Además, aquel gol tenía un simbolismo especial: era el primero de un chico que empezó siendo jugador, que incluso disputó un torneo actuando como futbolista y que todavía conserva, orgulloso, una foto posando con camiseta de jugador… porque en casa solo tenía de portero.

Si aquello fue histórico, lo de las semifinales rozó lo épico. Ante el Real Madrid, Íñigo volvió a erigirse en héroe parando dos de los tres penaltis de la tanda y clasificando al Atlético para la gran final.

En la grada, su padre sufrió como nunca. Vive los partidos con una pasión extrema, tanto que suele verlos apartado del resto de padres, incluso en un torneo donde se dejó ver una leyenda del fútbol como David Villa, presente en Gran Canaria siguiendo a su hijo Luca. La tanda fue un suplicio. “Lo paso fatal”, admitió. Y no es para menos.

Iturbe, su espejo

Íñigo tiene claro a quién mira. Su ídolo es Alejandro Iturbe, canterano rojiblanco ahora cedido en el Elche. Un detalle que habla por sí solo. Mira hacia casa. Mira al Atlético.

Alejandro Iturbe (portero): Atlético de Madrid (2003)

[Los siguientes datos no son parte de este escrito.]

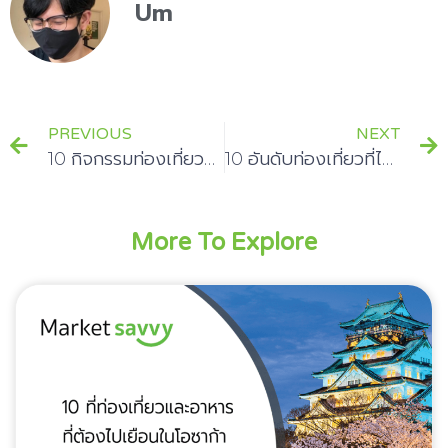
Um
PREVIOUS
NEXT
10 กิจกรรมท่องเที่ยวที่ควรลองทำในซาปา
10 อันดับท่องเที่ยวที่ไม่ควรพลาดในเวียดนาม
More To Explore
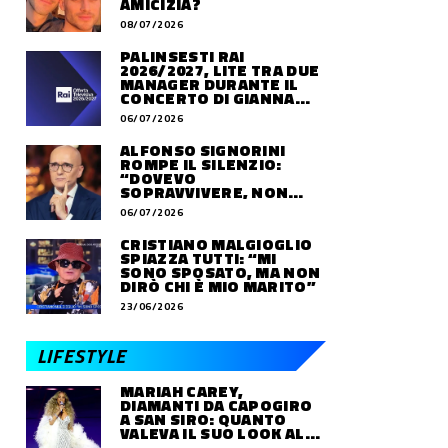
AMICIZIA?
08/07/2026
PALINSESTI RAI
2026/2027, LITE TRA DUE
MANAGER DURANTE IL
CONCERTO DI GIANNA
NANNINI
06/07/2026
ALFONSO SIGNORINI
ROMPE IL SILENZIO:
“DOVEVO
SOPRAVVIVERE, NON
VIVERE”
06/07/2026
CRISTIANO MALGIOGLIO
SPIAZZA TUTTI: “MI
SONO SPOSATO, MA NON
DIRÒ CHI È MIO MARITO”
23/06/2026
LIFESTYLE
MARIAH CAREY,
DIAMANTI DA CAPOGIRO
A SAN SIRO: QUANTO
VALEVA IL SUO LOOK ALLE
OLIMPIADI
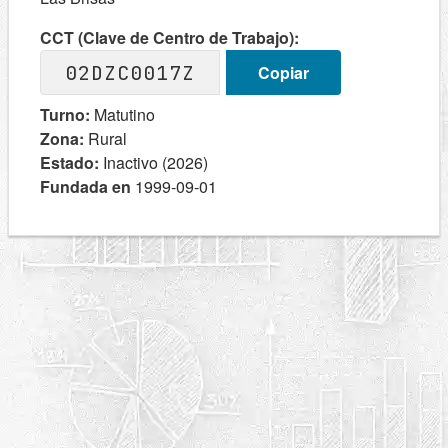
CCT (Clave de Centro de Trabajo):
02DZC0017Z
Copiar
Turno:
Matutino
Zona:
Rural
Estado:
Inactivo (2026)
Fundada en
1999-09-01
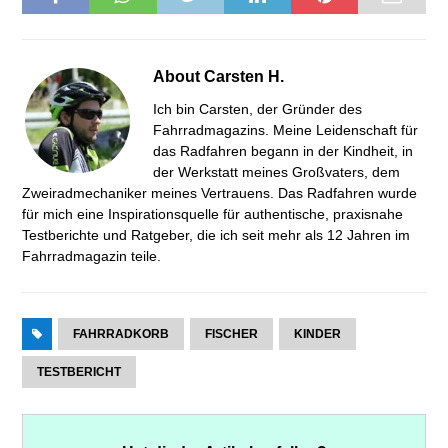
About
Carsten H.
Ich bin Carsten, der Gründer des
Fahrradmagazins. Meine Leidenschaft für
das Radfahren begann in der Kindheit, in
der Werkstatt meines Großvaters, dem
Zweiradmechaniker meines Vertrauens. Das Radfahren wurde
für mich eine Inspirationsquelle für authentische, praxisnahe
Testberichte und Ratgeber, die ich seit mehr als 12 Jahren im
Fahrradmagazin teile.
FAHRRADKORB
FISCHER
KINDER
TESTBERICHT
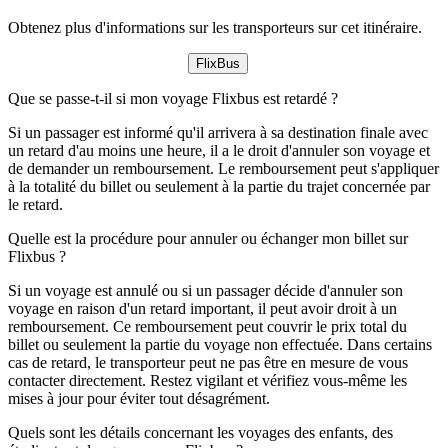
Obtenez plus d'informations sur les transporteurs sur cet itinéraire.
FlixBus
Que se passe-t-il si mon voyage Flixbus est retardé ?
Si un passager est informé qu'il arrivera à sa destination finale avec
un retard d'au moins une heure, il a le droit d'annuler son voyage et
de demander un remboursement. Le remboursement peut s'appliquer
à la totalité du billet ou seulement à la partie du trajet concernée par
le retard.
Quelle est la procédure pour annuler ou échanger mon billet sur
Flixbus ?
Si un voyage est annulé ou si un passager décide d'annuler son
voyage en raison d'un retard important, il peut avoir droit à un
remboursement. Ce remboursement peut couvrir le prix total du
billet ou seulement la partie du voyage non effectuée. Dans certains
cas de retard, le transporteur peut ne pas être en mesure de vous
contacter directement. Restez vigilant et vérifiez vous-même les
mises à jour pour éviter tout désagrément.
Quels sont les détails concernant les voyages des enfants, des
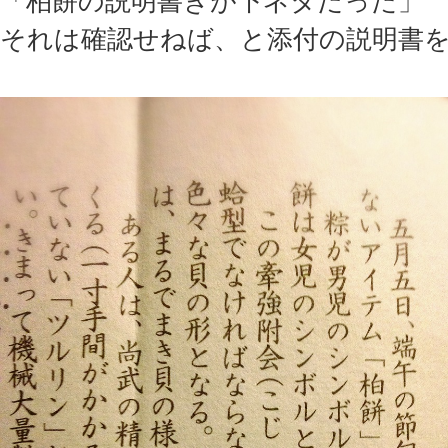
「柏餅の説明書きが下ネタだった」
それは確認せねば、と添付の説明書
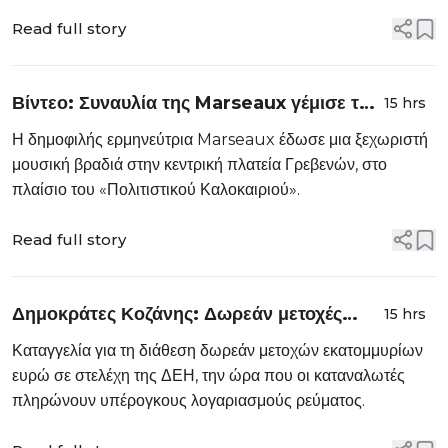
Read full story
Βίντεο: Συναυλία της Marseaux γέμισε την
15 hrs
πλατεία Γρεβενών με νεανική ενέργεια
Η δημοφιλής ερμηνεύτρια Marseaux έδωσε μια ξεχωριστή
μουσική βραδιά στην κεντρική πλατεία Γρεβενών, στο
πλαίσιο του «Πολιτιστικού Καλοκαιριού».
Read full story
Δημοκράτες Κοζάνης: Δωρεάν μετοχές
15 hrs
εκατομμυρίων για στελέχη της ΔΕΗ, ενώ οι
Καταγγελία για τη διάθεση δωρεάν μετοχών εκατομμυρίων
πολίτες αντιμετωπίζουν ακρίβεια
ευρώ σε στελέχη της ΔΕΗ, την ώρα που οι καταναλωτές
πληρώνουν υπέρογκους λογαριασμούς ρεύματος.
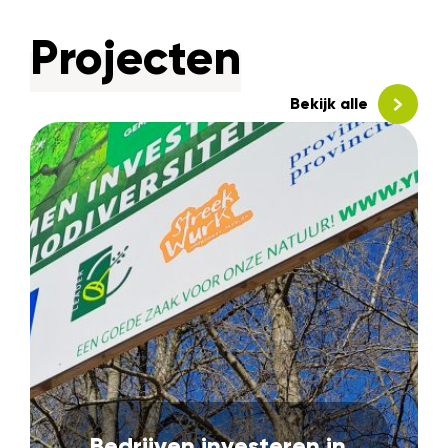
Projecten
Bekijk alle
Bedrijven investeren in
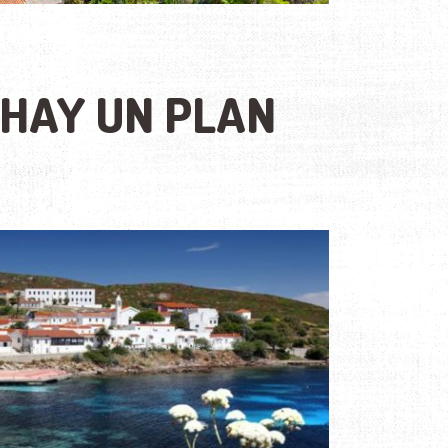
¿HAY UN PLAN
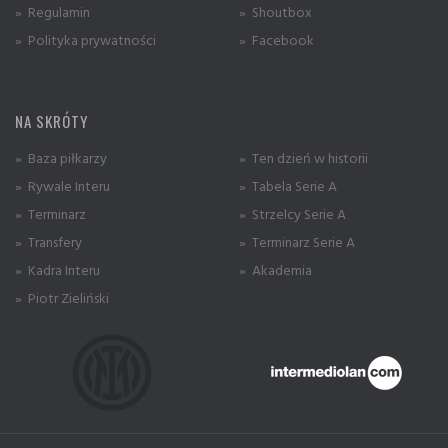
» Regulamin
» Shoutbox
» Polityka prywatności
» Facebook
NA SKRÓTY
» Baza piłkarzy
» Ten dzień w historii
» Rywale Interu
» Tabela Serie A
» Terminarz
» Strzelcy Serie A
» Transfery
» Terminarz Serie A
» Kadra Interu
» Akademia
» Piotr Zieliński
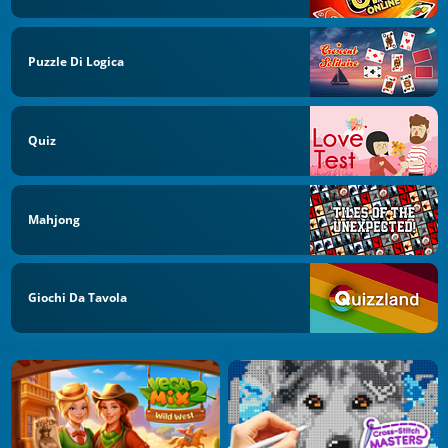
Puzzle Di Logica
Quiz
Mahjong
Giochi Da Tavola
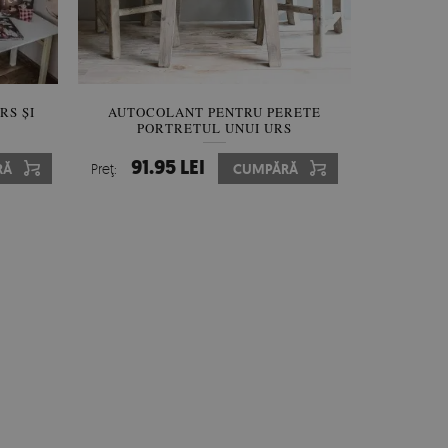
RS ȘI
AUTOCOLANT PENTRU PERETE
PORTRETUL UNUI URS
91.95 LEI
RĂ
Preţ:
CUMPĂRĂ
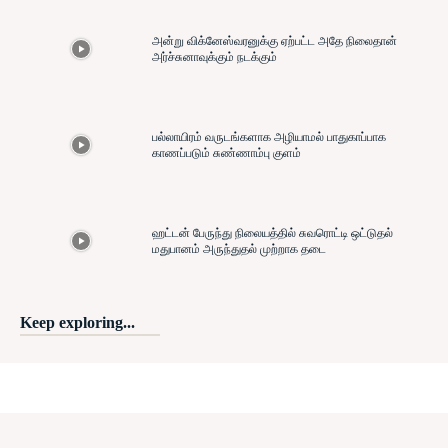
அன்று விக்னேஸ்வரனுக்கு ஏற்பட்ட அதே நிலைதான்
அர்ச்சுனாவுக்கும் நடக்கும்
பல்லாயிரம் வருடங்களாக அழியாமல் பாதுகாப்பாக
காணப்படும் சுண்ணாம்பு குளம்
ஹட்டன் பேருந்து நிலையத்தில் சுவரொட்டி ஒட்டுதல்
மதுபானம் அருந்துதல் முற்றாக தடை
Keep exploring...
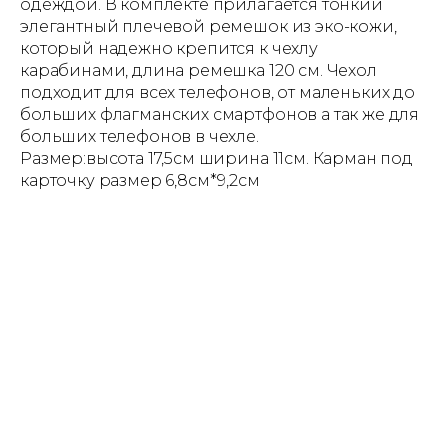
одеждой. В комплекте прилагается тонкий
элегантный плечевой ремешок из эко-кожи,
который надежно крепится к чехлу
карабинами, длина ремешка 120 см. Чехол
подходит для всех телефонов, от маленьких до
больших флагманских смартфонов а так же для
больших телефонов в чехле.
Размер:высота 17,5см ширина 11см. Карман под
карточку размер 6,8см*9,2см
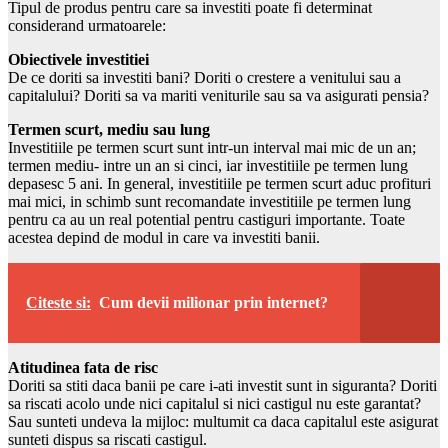
Tipul de produs pentru care sa investiti poate fi determinat
considerand urmatoarele:
Obiectivele investitiei
De ce doriti sa investiti bani? Doriti o crestere a venitului sau a
capitalului? Doriti sa va mariti veniturile sau sa va asigurati pensia?
Termen scurt, mediu sau lung
Investitiile pe termen scurt sunt intr-un interval mai mic de un an;
termen mediu- intre un an si cinci, iar investitiile pe termen lung
depasesc 5 ani. In general, investitiile pe termen scurt aduc profituri
mai mici, in schimb sunt recomandate investitiile pe termen lung
pentru ca au un real potential pentru castiguri importante. Toate
acestea depind de modul in care va investiti banii.
Citeste si:
Cum devii milionar prin internet?
Atitudinea fata de risc
Doriti sa stiti daca banii pe care i-ati investit sunt in siguranta? Doriti
sa riscati acolo unde nici capitalul si nici castigul nu este garantat?
Sau sunteti undeva la mijloc: multumit ca daca capitalul este asigurat
sunteti dispus sa riscati castigul.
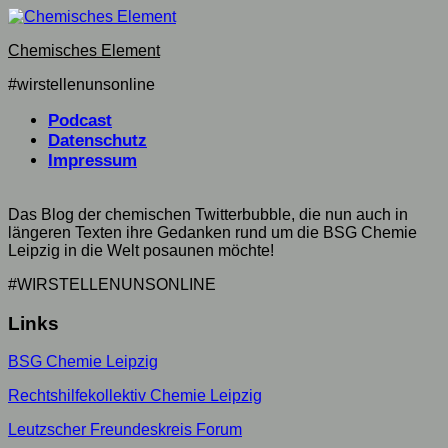
Skip
to
Chemisches Element
content
#wirstellenunsonline
Podcast
Datenschutz
Impressum
Das Blog der chemischen Twitterbubble, die nun auch in
längeren Texten ihre Gedanken rund um die BSG Chemie
Leipzig in die Welt posaunen möchte!
#WIRSTELLENUNSONLINE
Links
BSG Chemie Leipzig
Rechtshilfekollektiv Chemie Leipzig
Leutzscher Freundeskreis Forum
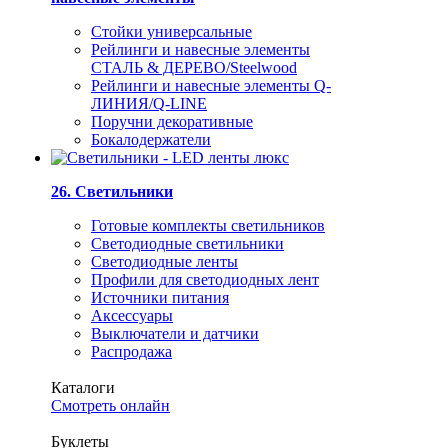
Стойки универсальные
Рейлинги и навесные элементы
СТАЛЬ & ДЕРЕВО/Steelwood
Рейлинги и навесные элементы Q-
ЛИНИЯ/Q-LINE
Поручни декоративные
Бокалодержатели
26. Светильники
Готовые комплекты светильников
Светодиодные светильники
Светодиодные ленты
Профили для светодиодных лент
Источники питания
Аксессуары
Выключатели и датчики
Распродажа
Каталоги
Смотреть онлайн
Буклеты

Alejandro Iturbe (portero): Atlético de Madrid (2003) / Instagram

En el entorno familiar, eso sí, todo se gestiona con calma. Cautela, tranquilidad y pies en el suelo. Partido a partido. “Nunca se sabe qué pasará dentro de unos años”, repiten como mantra. Su madre está especialmente involucrada en su educación. El fútbol no es excusa. De hecho, muchas veces aprovechan los trayectos en coche para repasar el temario o hacer los deberes.

Partido a partido

Además, la familia tiene una hija menor, la risueña Vega, que lucía una bonita camiseta con el escudo del Atlético en lentejuelas, y el equilibrio es fundamental. Hay que repartir tiempos, atenciones y emociones. Por eso todo se vive con normalidad, humildad y mucha organización. Sin presión añadida.

Íñigo fue el jugador más decisivo del torneo. El portero que marcó un gol imposible, paró penaltis decisivos, echó el cerrojo en la final y contagió energía a todo el equipo. Pero, sobre todo, es un niño que ama el fútbol, que se enamoró del Atleti desde pequeño y que, gracias a su familia, crece con la misma naturalidad con la que vuela de palo a palo.

Solo el tiempo dirá. De momento, Íñigo ya ha dejado huella. Y no cualquiera puede decir que lo hizo defendiendo una portería… y escribiendo su nombre en la historia de LaLiga FC Futures.